Start of Given data

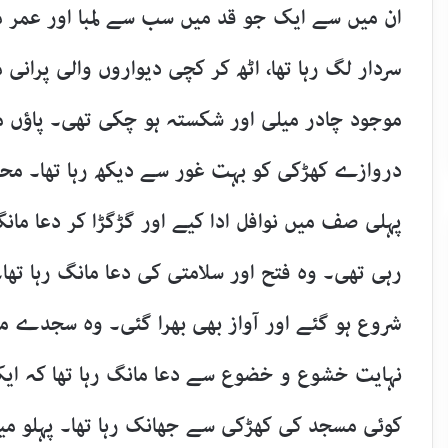
ان میں سے ایک جو قد میں سب سے لمبا اور عمر می
سردار لگ رہا تھا، اٹھ کر کچی دیواروں والی پرا
موجود چادر میلی اور شکستہ ہو چکی تھی۔ پاؤں م
دروازے کھڑکی کو بہت غور سے دیکھ رہا تھا۔ محرا
پہلی صف میں نوافل ادا کیے اور گڑگڑا کر دعا مانگ
رہی تھی۔ وہ فتح اور سلامتی کی دعا مانگ رہا تھا
شروع ہو گئے اور آواز بھی بھرا گئی۔ وہ سجدے میں
نہایت خشوع و خضوع سے دعا مانگ رہا تھا کہ ایک 
کوئی مسجد کی کھڑکی سے جھانک رہا تھا۔ پہلو میں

End of Given data

== Exercise prompt ==
Write out every line of text read from the records above, word for word, and leave the pictures out.

== Expected answer ==
ان میں سے ایک جو قد میں سب سے لمبا اور عمر می
سردار لگ رہا تھا، اٹھ کر کچی دیواروں والی پرا
موجود چادر میلی اور شکستہ ہو چکی تھی۔ پاؤں م
دروازے کھڑکی کو بہت غور سے دیکھ رہا تھا۔ محرا
پہلی صف میں نوافل ادا کیے اور گڑگڑا کر دعا مانگ
رہی تھی۔ وہ فتح اور سلامتی کی دعا مانگ رہا تھا
شروع ہو گئے اور آواز بھی بھرا گئی۔ وہ سجدے میں
نہایت خشوع و خضوع سے دعا مانگ رہا تھا کہ ایک 
کوئی مسجد کی کھڑکی سے جھانک رہا تھا۔ پہلو میں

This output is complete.